**Goal of the exercise:**
Reproduce the data that follows character for character, but omit its pictures.

* * *

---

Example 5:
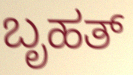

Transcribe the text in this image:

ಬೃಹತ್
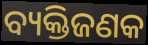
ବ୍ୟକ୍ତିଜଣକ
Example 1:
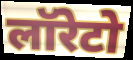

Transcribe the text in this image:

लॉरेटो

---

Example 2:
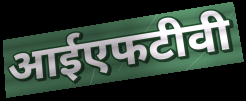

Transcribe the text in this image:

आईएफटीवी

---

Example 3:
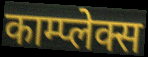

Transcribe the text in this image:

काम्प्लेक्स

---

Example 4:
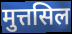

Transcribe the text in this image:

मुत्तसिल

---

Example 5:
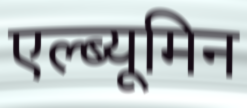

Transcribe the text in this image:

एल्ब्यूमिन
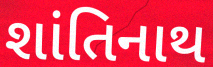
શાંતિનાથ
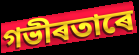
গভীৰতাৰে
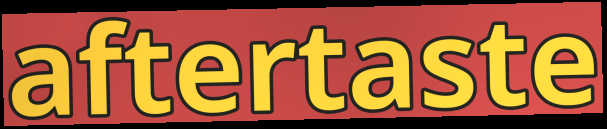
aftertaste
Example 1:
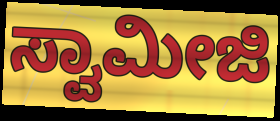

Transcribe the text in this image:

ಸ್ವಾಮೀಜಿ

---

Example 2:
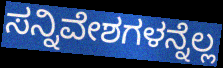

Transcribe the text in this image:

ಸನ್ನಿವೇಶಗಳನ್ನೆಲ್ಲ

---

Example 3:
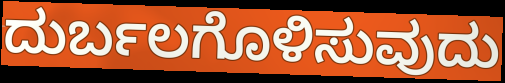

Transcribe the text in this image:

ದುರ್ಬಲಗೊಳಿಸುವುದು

* * *

**The completed task:**
---

Example 5:

Transcribe the text in this image:

ಬೃಹತ್
ବ୍ୟକ୍ତିଜଣକ
Example 1:

Transcribe the text in this image:

लॉरेटो

---

Example 2:

Transcribe the text in this image:

आईएफटीवी

---

Example 3:

Transcribe the text in this image:

काम्प्लेक्स

---

Example 4:

Transcribe the text in this image:

मुत्तसिल

---

Example 5:

Transcribe the text in this image:

एल्ब्यूमिन
શાંતિનાથ
গভীৰতাৰে
aftertaste
Example 1:

Transcribe the text in this image:

ಸ್ವಾಮೀಜಿ

---

Example 2:

Transcribe the text in this image:

ಸನ್ನಿವೇಶಗಳನ್ನೆಲ್ಲ

---

Example 3:

Transcribe the text in this image:

ದುರ್ಬಲಗೊಳಿಸುವುದು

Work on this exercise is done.